Mes jambes dans le vide. Juste mes jambes dans le vide.
Tout ce que je ressens se concentre, dans mon cœur, dans mes veines.
Mes jambes se balancent, au rythme de mon souffle. Au rythme de ma vie. Un rythme fragile. Elles avancent, reculent. Et moi je respire. Dans le creux de ma poitrine, j’inspire. J’inspire, et le monde entre en moi.
Les doigts habiles du vent nouent mes cheveux et se glissent dans les plis de mes vêtements. C’est sa façon à lui de me souhaiter la bienvenue. De m’accueillir, moi, et tout ce que je peux contenir.

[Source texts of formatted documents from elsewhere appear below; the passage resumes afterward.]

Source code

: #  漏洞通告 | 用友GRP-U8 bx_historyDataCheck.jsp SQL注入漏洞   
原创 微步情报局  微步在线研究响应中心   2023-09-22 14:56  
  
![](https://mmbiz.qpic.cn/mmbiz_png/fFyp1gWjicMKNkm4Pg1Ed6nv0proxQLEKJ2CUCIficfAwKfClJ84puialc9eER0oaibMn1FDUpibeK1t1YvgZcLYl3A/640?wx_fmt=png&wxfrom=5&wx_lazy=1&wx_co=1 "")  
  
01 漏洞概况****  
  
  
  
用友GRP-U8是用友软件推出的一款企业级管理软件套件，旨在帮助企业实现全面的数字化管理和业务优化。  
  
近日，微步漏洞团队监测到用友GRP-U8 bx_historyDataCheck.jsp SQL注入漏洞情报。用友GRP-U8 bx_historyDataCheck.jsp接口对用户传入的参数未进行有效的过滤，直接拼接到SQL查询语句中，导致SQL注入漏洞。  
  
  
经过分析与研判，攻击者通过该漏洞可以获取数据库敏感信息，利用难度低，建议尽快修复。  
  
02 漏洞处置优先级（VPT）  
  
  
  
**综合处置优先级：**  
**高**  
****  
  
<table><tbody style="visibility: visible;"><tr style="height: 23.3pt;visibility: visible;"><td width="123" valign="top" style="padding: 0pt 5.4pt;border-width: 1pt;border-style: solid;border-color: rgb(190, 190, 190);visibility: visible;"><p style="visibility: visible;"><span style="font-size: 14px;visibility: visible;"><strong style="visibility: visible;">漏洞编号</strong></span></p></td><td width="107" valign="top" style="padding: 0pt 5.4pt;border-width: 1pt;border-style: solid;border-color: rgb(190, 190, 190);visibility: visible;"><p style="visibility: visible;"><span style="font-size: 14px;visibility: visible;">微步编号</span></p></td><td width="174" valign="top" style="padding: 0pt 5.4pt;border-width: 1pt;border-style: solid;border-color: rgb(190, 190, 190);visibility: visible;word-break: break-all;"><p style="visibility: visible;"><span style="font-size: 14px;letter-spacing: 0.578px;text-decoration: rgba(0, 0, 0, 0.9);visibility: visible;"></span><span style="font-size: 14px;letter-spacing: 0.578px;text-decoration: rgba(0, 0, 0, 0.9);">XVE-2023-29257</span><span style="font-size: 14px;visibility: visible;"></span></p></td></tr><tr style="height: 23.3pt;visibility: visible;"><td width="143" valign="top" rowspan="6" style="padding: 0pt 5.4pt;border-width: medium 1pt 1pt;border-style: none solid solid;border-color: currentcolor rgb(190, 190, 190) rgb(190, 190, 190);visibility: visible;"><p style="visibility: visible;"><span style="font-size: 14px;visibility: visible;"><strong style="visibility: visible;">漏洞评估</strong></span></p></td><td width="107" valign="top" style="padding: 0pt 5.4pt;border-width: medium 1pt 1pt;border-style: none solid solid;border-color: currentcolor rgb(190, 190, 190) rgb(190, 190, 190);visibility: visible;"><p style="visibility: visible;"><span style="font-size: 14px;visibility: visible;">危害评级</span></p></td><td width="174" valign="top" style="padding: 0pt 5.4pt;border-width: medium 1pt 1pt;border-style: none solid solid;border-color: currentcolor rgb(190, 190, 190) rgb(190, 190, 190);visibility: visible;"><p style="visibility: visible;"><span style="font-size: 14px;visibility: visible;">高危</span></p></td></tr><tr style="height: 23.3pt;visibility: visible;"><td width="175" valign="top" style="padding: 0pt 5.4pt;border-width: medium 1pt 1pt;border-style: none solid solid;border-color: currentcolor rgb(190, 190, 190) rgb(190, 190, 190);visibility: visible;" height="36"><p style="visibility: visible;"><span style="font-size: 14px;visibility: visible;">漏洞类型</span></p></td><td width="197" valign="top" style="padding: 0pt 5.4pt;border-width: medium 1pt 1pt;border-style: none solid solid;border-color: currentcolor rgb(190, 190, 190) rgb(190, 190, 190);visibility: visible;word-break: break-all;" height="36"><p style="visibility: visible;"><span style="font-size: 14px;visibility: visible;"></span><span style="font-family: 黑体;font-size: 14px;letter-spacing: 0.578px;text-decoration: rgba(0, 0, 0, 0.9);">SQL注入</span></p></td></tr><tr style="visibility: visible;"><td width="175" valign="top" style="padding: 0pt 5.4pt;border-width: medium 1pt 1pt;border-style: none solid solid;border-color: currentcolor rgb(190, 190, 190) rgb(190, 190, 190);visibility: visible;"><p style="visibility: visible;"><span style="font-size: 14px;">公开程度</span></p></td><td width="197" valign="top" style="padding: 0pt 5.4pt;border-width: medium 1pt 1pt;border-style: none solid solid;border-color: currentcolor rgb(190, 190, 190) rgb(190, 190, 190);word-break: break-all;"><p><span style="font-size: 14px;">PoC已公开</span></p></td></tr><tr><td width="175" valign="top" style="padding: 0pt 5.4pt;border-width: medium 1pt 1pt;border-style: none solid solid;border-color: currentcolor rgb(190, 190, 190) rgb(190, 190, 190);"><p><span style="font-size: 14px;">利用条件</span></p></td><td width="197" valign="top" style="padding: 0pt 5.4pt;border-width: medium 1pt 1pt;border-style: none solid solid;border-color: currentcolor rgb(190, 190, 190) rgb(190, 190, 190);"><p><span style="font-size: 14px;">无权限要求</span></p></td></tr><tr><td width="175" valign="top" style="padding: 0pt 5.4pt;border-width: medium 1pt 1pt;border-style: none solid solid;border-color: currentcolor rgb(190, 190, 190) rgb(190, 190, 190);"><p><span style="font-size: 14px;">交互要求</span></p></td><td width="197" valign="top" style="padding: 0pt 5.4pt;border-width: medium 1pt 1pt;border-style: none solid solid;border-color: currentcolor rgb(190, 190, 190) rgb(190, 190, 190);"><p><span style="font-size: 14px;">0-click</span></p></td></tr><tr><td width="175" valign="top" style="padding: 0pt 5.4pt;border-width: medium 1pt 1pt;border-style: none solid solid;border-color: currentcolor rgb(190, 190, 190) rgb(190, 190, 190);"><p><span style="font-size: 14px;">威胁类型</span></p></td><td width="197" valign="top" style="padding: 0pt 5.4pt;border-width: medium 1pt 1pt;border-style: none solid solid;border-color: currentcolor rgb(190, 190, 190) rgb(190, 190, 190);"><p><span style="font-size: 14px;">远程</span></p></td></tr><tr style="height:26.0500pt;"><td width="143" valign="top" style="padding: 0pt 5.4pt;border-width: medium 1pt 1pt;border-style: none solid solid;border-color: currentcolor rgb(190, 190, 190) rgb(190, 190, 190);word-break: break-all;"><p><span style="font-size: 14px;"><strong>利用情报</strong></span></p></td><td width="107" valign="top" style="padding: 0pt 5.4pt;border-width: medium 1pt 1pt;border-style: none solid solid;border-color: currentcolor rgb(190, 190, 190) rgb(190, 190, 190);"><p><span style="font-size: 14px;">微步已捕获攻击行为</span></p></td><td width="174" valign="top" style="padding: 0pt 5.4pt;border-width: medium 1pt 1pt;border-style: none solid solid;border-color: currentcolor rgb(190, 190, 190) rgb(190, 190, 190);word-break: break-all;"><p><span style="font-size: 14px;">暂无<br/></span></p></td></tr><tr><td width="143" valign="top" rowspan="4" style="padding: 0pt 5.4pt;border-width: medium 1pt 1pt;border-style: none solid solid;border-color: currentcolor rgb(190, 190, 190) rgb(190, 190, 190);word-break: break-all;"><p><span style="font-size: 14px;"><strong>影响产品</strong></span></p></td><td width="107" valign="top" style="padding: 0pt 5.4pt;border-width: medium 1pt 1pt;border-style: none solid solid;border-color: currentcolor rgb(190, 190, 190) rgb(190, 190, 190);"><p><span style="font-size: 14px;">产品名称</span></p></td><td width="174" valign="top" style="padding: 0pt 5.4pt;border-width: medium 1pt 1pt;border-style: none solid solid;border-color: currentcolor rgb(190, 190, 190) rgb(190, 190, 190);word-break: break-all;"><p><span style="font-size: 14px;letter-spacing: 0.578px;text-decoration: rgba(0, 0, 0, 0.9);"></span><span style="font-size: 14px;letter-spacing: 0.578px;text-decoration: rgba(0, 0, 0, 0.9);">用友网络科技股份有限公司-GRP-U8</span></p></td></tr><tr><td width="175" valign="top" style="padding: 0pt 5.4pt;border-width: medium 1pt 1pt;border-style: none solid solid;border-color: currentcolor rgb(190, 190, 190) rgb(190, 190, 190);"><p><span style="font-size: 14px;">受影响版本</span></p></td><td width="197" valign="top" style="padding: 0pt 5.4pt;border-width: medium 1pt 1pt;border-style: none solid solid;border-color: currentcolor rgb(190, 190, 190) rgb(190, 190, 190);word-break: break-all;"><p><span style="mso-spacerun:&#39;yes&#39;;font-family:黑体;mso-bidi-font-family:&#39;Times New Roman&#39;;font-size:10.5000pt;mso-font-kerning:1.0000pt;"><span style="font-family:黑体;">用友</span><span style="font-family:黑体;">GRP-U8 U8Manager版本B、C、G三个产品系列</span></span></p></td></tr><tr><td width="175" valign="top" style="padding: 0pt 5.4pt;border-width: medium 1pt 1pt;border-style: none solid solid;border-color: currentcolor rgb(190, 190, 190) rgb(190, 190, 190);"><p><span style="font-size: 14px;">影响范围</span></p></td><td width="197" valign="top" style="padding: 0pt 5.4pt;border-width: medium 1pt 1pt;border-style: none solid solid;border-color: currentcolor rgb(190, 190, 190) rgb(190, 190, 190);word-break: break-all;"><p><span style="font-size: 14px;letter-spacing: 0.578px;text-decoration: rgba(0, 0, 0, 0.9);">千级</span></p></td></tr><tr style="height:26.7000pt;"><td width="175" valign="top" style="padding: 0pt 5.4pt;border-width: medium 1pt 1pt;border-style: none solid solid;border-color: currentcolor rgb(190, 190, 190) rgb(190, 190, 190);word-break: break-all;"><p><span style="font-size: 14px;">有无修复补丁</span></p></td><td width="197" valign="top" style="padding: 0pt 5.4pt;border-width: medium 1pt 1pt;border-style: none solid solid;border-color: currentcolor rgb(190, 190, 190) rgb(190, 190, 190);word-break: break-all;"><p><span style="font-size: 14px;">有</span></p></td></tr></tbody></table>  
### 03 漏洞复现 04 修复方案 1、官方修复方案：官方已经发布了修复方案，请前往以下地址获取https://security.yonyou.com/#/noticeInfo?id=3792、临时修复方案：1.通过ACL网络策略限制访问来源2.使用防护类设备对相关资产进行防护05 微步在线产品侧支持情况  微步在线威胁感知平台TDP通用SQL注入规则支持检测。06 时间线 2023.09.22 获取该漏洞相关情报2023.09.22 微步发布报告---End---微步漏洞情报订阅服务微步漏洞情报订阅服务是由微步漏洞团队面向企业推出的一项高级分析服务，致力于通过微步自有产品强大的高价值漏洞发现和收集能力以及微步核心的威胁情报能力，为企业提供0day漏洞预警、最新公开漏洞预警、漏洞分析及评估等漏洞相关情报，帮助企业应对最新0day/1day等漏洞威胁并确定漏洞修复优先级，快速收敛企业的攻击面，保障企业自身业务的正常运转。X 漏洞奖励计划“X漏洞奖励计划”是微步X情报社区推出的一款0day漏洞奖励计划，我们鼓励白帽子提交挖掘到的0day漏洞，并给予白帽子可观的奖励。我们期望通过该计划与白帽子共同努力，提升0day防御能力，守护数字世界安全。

Ressentir le monde est souvent plus facile qu’il n’y paraît. Il n’y a rien à réussir : il suffit d’essayer. Alors je ferme les yeux, et je laisse mes jambes pendre, au gré des courants d’airs. Tout, chaque bruit, chaque rayon de lumière sur mes paupières, chaque odeur de plante et de mer entre en résonnant dans mon corps, devenu si creux qu’il pourrait abriter l’univers tout entier. Le monde est là, dans le petit être que je suis, à vivre au rythme de mon souffle. De ma vie.
Avant.
Arrière.
Avant.
Arrière.
J’ouvre les yeux sur la mer. Sur la lumière du soir. Sur ces reflets qui n’existent qu’une fois. Et en moi chante cette doublure du monde, qui m’appartient un peu. Car lorsque l’on comprend l’extérieur, alors le monde existe deux fois : il se dessine devant nos pupilles, et son reflet s’agite en nous. Alors nous sommes le miroir de l’univers.

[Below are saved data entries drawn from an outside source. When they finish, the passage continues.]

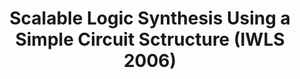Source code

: ---
layout: page
title: Scalable Logic Synthesis Using a Simple Circuit Sctructure (IWLS 2006)
description: |
 Introduces a few new logic synthesis operators Rewrite, Refactor, Resubstitution, Redundancy Removal
importance: 4
category: Logic Synthesis Operators
---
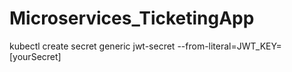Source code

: # Microservices_TicketingApp


kubectl create secret generic jwt-secret --from-literal=JWT_KEY=[yourSecret]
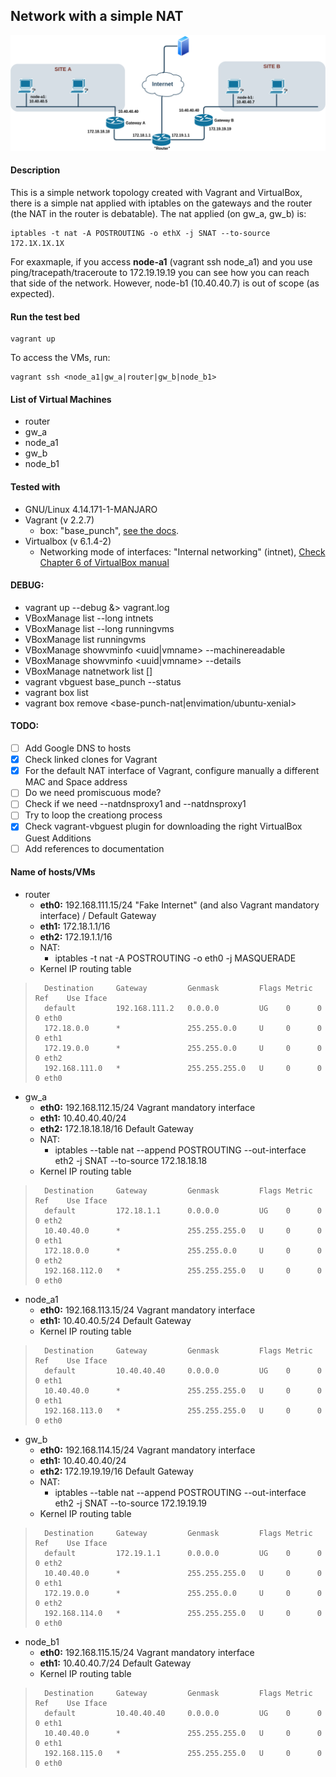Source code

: ## Network with a simple NAT
![Net Diagram](../docs/test_bed_v0.3-alpha.png  "Net Diagram")
#### Description
This is a simple network topology created with Vagrant and VirtualBox, there is a simple nat applied with iptables on the gateways and the router (the NAT in the router is debatable).
The nat applied (on gw_a, gw_b) is:

	iptables -t nat -A POSTROUTING -o ethX -j SNAT --to-source 172.1X.1X.1X
	
For exaxmaple, if you access **node-a1** (vagrant ssh node_a1) and you use ping/tracepath/traceroute to 172.19.19.19 you can see how you can reach that side of the network. However, node-b1 (10.40.40.7) is out of scope (as expected).

#### Run the test bed

	vagrant up
	
To access the VMs, run:

	vagrant ssh <node_a1|gw_a|router|gw_b|node_b1>

#### List of Virtual Machines
- router
- gw_a
- node_a1
- gw_b
- node_b1

#### Tested with
- GNU/Linux 4.14.171-1-MANJARO
- Vagrant (v 2.2.7)
	- box: "base_punch", [see the docs](../boxes/README.md "see the docs").
- Virtualbox (v 6.1.4-2)
	- Networking mode of interfaces: "Internal networking" (intnet), [Check Chapter 6 of VirtualBox manual](https://www.virtualbox.org/manual/ch06.html#network_internal)

#### DEBUG: 
- vagrant up --debug &> vagrant.log
- VBoxManage list --long intnets
- VBoxManage list --long runningvms
- VBoxManage list runningvms
- VBoxManage showvminfo <uuid|vmname> --machinereadable
- VBoxManage showvminfo <uuid|vmname> --details
- VBoxManage natnetwork list [<pattern>]
- vagrant vbguest base_punch  --status
- vagrant box list
- vagrant box remove <base-punch-nat|envimation/ubuntu-xenial>

#### TODO: 

- [ ] Add Google DNS to hosts
- [x] Check linked clones for Vagrant
- [x] For the default NAT interface of Vagrant, configure manually a different MAC and Space address
- [ ] Do we need promiscuous mode?
- [ ] Check if we need --natdnsproxy1 and --natdnsproxy1
- [ ] Try to loop the creationg process
- [x] Check vagrant-vbguest plugin for downloading the right VirtualBox Guest Additions
- [ ] Add references to documentation

#### Name of hosts/VMs

- router
	- **eth0:** 192.168.111.15/24 "Fake Internet" (and also Vagrant mandatory interface) / Default Gateway
	- **eth1:** 172.18.1.1/16
	- **eth2:** 172.19.1.1/16
	- NAT:
		- iptables -t nat -A POSTROUTING -o eth0 -j MASQUERADE
	- Kernel IP routing table
>		Destination     Gateway         Genmask         Flags Metric Ref    Use Iface
>		default         192.168.111.2   0.0.0.0         UG    0      0        0 eth0
>		172.18.0.0      *               255.255.0.0     U     0      0        0 eth1
>		172.19.0.0      *               255.255.0.0     U     0      0        0 eth2
>		192.168.111.0   *               255.255.255.0   U     0      0        0 eth0	
- gw_a
	- **eth0:** 192.168.112.15/24 Vagrant mandatory interface
	- **eth1:** 10.40.40.40/24
	- **eth2:** 172.18.18.18/16 Default Gateway
	- NAT:
		- iptables --table nat --append POSTROUTING --out-interface eth2 -j SNAT --to-source 172.18.18.18
	- Kernel IP routing table
>		Destination     Gateway         Genmask         Flags Metric Ref    Use Iface
>		default         172.18.1.1      0.0.0.0         UG    0      0        0 eth2
>		10.40.40.0      *               255.255.255.0   U     0      0        0 eth1
>		172.18.0.0      *               255.255.0.0     U     0      0        0 eth2
>		192.168.112.0   *               255.255.255.0   U     0      0        0 eth0	
- node_a1
	- **eth0:** 192.168.113.15/24 Vagrant mandatory interface
	- **eth1:** 10.40.40.5/24 Default Gateway
	- Kernel IP routing table
>		Destination     Gateway         Genmask         Flags Metric Ref    Use Iface
>		default         10.40.40.40     0.0.0.0         UG    0      0        0 eth1
>		10.40.40.0      *               255.255.255.0   U     0      0        0 eth1
>		192.168.113.0   *               255.255.255.0   U     0      0        0 eth0
- gw_b
	- **eth0:** 192.168.114.15/24 Vagrant mandatory interface
	- **eth1:** 10.40.40.40/24
	- **eth2:** 172.19.19.19/16 Default Gateway
	- NAT:
		- iptables --table nat --append POSTROUTING --out-interface eth2 -j SNAT --to-source 172.19.19.19
	- Kernel IP routing table
>		Destination     Gateway         Genmask         Flags Metric Ref    Use Iface
>		default         172.19.1.1      0.0.0.0         UG    0      0        0 eth2
>		10.40.40.0      *               255.255.255.0   U     0      0        0 eth1
>		172.19.0.0      *               255.255.0.0     U     0      0        0 eth2
>		192.168.114.0   *               255.255.255.0   U     0      0        0 eth0
- node_b1
	- **eth0:** 192.168.115.15/24 Vagrant mandatory interface
	- **eth1:** 10.40.40.7/24 Default Gateway
	- Kernel IP routing table
>		Destination     Gateway         Genmask         Flags Metric Ref    Use Iface
>		default         10.40.40.40     0.0.0.0         UG    0      0        0 eth1
>		10.40.40.0      *               255.255.255.0   U     0      0        0 eth1
>		192.168.115.0   *               255.255.255.0   U     0      0        0 eth0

Des flots d’azur. Tapis d’émeraude. Un océan étoilé de reflets d’or.
Le rouge du ciel s’étiole. Il se dénoue, se noie dans l’encre de la nuit qui s’installe.
Une nuit n’est vraie que lorsqu’elle est noire. Sans lumières, sans artifices. Seulement quelques étoiles, et la lune, leur gardienne. Je tends le bras. Mes doigts frôlent le ciel. Son étoffe est pure. Transparente.
Le ciel me recouvre. Je l’enferme dans mes yeux, et l’univers brille. Il étincelle dans l’orage de mes iris. Je sens que tout explose. Je sens mes pensées futiles s’échapper de mon cœur. Tout m’est égal. Ma vie ne compte plus, ni celle des autres. Je m’abandonne entier dans les bras de velours que me tend ce monde. Un monde nocturne, froid, qui crie à la délivrance. Je sais à présent que tout ce qui me pesait sur le cœur n’est plus, et ne sera pas tant que le monde m’abrite. La falaise m’accueille, me sourit. Me console. Les caresses du vent me réconfortent, et je sens en moi gonfler un sentiment étrange. Un sentiment que je ne connais que trop peu. Je crois que l’on appelle cela le bonheur.
Tout flotte.
Je crois que je pleure. Je crois que mes yeux tentent de rejoindre cette mer qui s’étale, qui s’étend, qui s’étire jusqu’à recouvrir l’horizon d’un voile d’ombre. Mon âme n’est qu’un petit bout de ce monde outremer. Alors tout mon corps tente de s’exprimer. De lui parler.
Parler au monde.
Si les étoiles pouvaient me répondre… Si seulement elles pouvaient prononcer ces mots, elles me diraient qu’il faut observer les choses lorsque l’on peut les voir.
Le monde existe. Seulement c’est à nous de le chercher.
Peut-être le bonheur est-il là, tout près, caché profondément, au cœur de nos cœurs, voilé par l’ignorance, par l’illusion de la raison…
Ce texte est assez contemplatif, mais finalement, tu apportes quand même une fin (et quelle fin !) au récit.
J'ai adoré (mais dans le sens A-D-O-R-é) la description de la mer et du ciel, surtout quand il est enfermé dans les pupilles de la narratrice.
Mis à part ça, j'ai une petite question : est-ce que c'est bien une personne assise au bord du falaise, qui se demande si elle veut sauter ou pas, mais finalement, non, parce qu'elle voit le bonheur dans les détails de la vie ? C'est en tout cas mon ressenti, et même si c'est pas le but escompté, j'ai quand même trouvé la subtilité de ce texte sublime...
Bien à toi
A.
Il s'agit en effet ici d'une personne assise au bord d'une falaise, qui grâce à sa contemplation du monde, simple, sincère, retrouve une part de bonheur. Souhaite-t-elle, au début, sauter à l'eau pour rejoindre cet univers qui l'appelle ? Peut-être bien, oui... Ce qui est sûr, c'est que le monde la console et la maintient en vie.